Management of aPAP depends on the clinical status of the patient. Asymptomatic patients may be closely observed and monitored without specific treatment [37]. For symptomatic patients, WLL is the most effective form of treatment and, for a long time, considered the “standard of care” [45, 46]. Data suggest that the introduction of the WLL to the treatment plan of PAP significantly improved 5-year survival [45]. After WLL, patients usually show a remarkable improvement in their clinical and functional status [47, 48]. No drug has been approved for the treatment of aPAP in any country [49]. Given the GM-CSF dysfunction due to neutralizing autoantibodies, efforts were made to address this pathological process by administering recombinant GM-CSF (rhGM-CSF) [50]. Nevertheless, this approach is off-label, expensive, not widely available, and less effective than WLL when used as monotherapy [49, 51, 52]. On account of these limitations, rhGM-CSF therapy is mostly used as augmentation therapy for patients with unsatisfactory responses to first-line treatment [2, 53]. The efficacy of rhGM-CSF depends on the route of administration, dose, and duration of therapy. A 2018 meta-analysis showed that nebulized rhGM-CSF is more effective than subcutaneous rhGM-CSF [54]. A subsequent randomized controlled trial (RCT) has confirmed this conclusion and further supports the role of inhaled rhGM-CSF as adjustment treatment to WLL for aPAP [49, 51]. The response rate appeared to increase with a continuous and prolonged course of treatment proportionally [49, 51, 55]. It is important to mention that we are not aware of randomized trials of rhGM-CSF therapy in children or adolescents. Trials of rhGM-CSF excluded this age group; hence, there are limited data on this therapy’s safety and efficacy in the pediatric age group and adolescents [26,27,28,29,30, 33,34,35].

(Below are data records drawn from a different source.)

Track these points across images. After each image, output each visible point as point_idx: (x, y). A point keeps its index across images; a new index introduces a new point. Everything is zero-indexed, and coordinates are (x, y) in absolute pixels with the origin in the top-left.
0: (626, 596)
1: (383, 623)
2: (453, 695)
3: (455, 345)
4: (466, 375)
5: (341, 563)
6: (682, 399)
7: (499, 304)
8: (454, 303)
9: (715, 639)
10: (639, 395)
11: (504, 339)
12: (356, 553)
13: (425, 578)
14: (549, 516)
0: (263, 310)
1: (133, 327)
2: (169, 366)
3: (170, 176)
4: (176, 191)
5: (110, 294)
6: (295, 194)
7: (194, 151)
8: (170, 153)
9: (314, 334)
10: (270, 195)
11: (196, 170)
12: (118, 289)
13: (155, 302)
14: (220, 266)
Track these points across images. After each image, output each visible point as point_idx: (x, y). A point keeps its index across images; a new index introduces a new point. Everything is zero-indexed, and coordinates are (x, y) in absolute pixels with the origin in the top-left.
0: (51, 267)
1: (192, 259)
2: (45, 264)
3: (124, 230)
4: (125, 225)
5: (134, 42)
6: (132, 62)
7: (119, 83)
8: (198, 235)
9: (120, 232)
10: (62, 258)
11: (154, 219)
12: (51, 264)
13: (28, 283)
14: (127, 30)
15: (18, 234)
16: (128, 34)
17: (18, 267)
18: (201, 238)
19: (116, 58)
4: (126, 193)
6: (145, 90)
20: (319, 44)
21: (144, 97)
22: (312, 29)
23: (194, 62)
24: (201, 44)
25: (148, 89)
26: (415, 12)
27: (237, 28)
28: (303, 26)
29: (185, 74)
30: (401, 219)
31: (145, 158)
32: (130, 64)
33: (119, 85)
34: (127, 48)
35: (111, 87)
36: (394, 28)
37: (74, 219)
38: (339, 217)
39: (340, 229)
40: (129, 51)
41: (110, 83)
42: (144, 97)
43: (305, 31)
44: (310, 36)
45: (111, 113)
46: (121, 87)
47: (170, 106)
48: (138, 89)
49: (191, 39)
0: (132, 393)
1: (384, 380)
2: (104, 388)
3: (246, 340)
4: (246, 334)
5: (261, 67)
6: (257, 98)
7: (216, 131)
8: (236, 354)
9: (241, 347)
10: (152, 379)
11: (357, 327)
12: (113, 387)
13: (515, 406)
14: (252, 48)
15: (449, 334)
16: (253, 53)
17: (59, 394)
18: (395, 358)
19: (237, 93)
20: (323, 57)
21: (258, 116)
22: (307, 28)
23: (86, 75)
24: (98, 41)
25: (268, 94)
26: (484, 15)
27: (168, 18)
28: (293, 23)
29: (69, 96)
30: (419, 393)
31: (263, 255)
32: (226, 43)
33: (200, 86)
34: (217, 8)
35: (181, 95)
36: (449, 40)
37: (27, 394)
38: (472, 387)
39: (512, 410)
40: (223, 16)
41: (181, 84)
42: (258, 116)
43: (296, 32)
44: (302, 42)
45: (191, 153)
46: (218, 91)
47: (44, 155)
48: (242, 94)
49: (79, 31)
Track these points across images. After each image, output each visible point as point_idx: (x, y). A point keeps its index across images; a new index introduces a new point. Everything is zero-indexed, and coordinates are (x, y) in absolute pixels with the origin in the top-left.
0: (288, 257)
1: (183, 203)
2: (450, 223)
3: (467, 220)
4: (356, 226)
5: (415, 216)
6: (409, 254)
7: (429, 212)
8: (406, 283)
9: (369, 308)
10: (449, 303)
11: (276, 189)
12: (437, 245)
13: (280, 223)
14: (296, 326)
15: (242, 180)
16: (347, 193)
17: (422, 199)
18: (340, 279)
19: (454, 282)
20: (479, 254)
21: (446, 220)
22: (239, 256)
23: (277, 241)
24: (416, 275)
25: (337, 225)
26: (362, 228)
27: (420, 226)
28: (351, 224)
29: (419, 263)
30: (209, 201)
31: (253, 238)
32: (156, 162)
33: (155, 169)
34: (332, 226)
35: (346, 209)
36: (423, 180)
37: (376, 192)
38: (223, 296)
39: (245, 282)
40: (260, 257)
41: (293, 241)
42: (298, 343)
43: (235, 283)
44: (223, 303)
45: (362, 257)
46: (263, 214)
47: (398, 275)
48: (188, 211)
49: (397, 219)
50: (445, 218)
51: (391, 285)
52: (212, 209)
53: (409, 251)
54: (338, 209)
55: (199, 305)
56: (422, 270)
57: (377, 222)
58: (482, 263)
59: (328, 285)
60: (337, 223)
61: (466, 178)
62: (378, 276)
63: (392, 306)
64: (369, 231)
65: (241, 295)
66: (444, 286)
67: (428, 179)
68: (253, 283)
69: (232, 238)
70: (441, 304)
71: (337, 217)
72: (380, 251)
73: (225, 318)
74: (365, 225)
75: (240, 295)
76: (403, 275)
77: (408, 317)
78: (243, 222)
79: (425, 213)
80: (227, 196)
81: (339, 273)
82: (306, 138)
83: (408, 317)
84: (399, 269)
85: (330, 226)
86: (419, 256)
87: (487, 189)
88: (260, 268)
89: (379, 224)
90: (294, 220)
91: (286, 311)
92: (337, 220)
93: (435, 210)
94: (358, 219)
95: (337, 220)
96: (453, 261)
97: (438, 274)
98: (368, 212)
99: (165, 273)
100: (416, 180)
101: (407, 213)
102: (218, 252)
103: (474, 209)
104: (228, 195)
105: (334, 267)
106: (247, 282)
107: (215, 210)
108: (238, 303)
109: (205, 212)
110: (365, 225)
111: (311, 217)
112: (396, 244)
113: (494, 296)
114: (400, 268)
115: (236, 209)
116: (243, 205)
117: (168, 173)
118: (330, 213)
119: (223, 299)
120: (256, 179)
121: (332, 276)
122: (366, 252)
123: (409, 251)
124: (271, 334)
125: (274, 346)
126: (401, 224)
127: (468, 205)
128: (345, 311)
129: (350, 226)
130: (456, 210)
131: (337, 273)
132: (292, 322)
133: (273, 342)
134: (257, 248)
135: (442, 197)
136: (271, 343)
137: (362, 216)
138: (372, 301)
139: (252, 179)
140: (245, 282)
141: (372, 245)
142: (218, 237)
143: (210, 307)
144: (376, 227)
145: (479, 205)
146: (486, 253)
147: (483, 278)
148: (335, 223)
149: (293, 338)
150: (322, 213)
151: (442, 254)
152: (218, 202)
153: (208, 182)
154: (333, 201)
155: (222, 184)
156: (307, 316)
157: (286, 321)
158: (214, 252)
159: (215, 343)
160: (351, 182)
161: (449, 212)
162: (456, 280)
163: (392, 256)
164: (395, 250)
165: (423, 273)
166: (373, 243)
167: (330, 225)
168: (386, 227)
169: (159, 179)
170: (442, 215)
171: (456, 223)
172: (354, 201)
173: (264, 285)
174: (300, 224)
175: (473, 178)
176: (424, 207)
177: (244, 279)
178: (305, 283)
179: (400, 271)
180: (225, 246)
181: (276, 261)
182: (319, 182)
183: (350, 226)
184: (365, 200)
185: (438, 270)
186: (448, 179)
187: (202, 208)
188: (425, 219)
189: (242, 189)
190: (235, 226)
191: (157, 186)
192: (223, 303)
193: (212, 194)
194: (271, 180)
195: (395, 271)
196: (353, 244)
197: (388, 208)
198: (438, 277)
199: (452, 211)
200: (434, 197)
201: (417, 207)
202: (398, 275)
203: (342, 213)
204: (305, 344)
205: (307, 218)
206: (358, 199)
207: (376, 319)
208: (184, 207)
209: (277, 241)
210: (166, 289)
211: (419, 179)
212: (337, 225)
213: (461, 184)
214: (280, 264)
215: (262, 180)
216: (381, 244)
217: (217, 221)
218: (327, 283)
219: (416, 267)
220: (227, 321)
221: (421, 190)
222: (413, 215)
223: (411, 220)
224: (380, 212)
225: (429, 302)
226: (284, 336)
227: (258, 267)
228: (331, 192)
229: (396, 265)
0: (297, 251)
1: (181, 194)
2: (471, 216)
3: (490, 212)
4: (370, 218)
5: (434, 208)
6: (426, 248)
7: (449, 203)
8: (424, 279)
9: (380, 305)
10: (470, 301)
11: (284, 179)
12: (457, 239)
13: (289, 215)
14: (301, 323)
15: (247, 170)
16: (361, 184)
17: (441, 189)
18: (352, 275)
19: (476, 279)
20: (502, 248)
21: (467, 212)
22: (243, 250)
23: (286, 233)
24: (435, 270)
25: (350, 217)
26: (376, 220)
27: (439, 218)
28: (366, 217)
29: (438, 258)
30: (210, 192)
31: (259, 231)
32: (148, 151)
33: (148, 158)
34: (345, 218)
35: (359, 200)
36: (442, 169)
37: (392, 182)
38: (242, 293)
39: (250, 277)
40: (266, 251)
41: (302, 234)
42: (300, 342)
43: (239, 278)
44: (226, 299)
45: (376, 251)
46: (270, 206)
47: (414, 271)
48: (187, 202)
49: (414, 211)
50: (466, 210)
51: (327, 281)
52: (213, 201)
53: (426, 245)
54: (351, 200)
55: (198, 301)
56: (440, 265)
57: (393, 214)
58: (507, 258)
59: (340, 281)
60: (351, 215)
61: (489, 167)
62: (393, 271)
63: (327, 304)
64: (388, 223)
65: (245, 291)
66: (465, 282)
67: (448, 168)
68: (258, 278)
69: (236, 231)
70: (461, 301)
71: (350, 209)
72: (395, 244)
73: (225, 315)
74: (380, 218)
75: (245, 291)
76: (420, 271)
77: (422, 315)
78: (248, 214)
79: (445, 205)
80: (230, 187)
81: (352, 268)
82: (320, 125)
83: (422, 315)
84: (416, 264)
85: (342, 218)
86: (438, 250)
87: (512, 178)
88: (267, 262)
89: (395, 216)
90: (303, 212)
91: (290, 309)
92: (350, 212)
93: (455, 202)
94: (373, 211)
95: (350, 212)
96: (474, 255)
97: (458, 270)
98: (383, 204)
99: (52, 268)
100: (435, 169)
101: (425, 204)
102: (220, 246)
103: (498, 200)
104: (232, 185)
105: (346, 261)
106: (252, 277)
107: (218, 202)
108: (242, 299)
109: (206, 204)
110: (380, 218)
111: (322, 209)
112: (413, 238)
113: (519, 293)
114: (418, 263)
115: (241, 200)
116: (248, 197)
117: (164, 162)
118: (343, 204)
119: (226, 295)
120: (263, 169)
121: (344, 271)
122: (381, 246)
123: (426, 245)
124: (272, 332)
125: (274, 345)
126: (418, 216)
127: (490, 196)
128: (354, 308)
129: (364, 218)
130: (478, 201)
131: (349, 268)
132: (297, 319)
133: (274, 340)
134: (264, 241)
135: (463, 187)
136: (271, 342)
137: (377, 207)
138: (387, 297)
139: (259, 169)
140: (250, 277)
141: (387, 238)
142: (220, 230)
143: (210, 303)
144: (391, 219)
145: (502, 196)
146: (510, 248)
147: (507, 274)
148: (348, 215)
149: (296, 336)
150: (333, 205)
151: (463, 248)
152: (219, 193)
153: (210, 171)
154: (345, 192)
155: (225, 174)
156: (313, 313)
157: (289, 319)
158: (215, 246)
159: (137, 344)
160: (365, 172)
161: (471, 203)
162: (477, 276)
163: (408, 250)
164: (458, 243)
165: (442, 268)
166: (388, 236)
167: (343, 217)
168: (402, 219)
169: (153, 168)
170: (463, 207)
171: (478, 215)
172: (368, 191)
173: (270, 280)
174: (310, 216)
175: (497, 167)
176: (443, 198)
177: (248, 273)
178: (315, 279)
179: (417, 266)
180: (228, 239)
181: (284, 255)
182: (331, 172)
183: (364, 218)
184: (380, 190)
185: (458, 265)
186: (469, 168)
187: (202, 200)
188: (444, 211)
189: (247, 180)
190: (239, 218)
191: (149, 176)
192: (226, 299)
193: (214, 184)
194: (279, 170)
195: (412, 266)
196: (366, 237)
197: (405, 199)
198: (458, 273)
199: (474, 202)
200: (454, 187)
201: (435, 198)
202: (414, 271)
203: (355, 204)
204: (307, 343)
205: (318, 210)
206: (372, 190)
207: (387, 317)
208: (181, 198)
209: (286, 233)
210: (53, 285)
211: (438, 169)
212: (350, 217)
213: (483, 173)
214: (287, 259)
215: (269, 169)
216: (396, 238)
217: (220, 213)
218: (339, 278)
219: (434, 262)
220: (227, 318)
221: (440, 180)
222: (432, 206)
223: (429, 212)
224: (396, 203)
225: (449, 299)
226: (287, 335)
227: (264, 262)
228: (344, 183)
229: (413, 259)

The optimum salvage treatment for refractory cases in the pediatric age group and adolescents is unknown. Targeting autoantibodies with rituximab and plasmapheresis have been used with variable success in adult patients [56,57,58,59]. Lung transplantation is a more aggressive and invasive intervention and considered the last-resort option. There is one case report of successful treatment of aPAP in a 4-year-old child who underwent bilateral lung transplantation after failure of inhaled rhGM-CSF (Table 2) [29]. However, the patient developed monomorphic post-transplant lymphoproliferative disease (PTLD) associated with Epstein–Barr virus infection and posterior reversible encephalopathy syndrome (PRES). More studies are needed to elucidate the exact role of these invasive and aggressive interventions in treating children and adolescents with aPAP. Corticosteroids have a long history of safety and efficacy in treating multiple autoimmune diseases, and it may seem conceivable that they are useful in aPAP treatment. However, limited data refuted this proposal and showed the contrary by increasing morbidity and mortality [60]. Hence, they have no role in the treatment of aPAP.

Conclusion

PAP is a rare interstitial lung disease with multiple types and clinical presentations. aPAP is not the usual form in children and adolescents. However, it should be considered in the differential diagnosis after excluding more common causes such as congenital and secondary forms. WLL should be the first-line treatment with or without inhaled rhGM-CSF.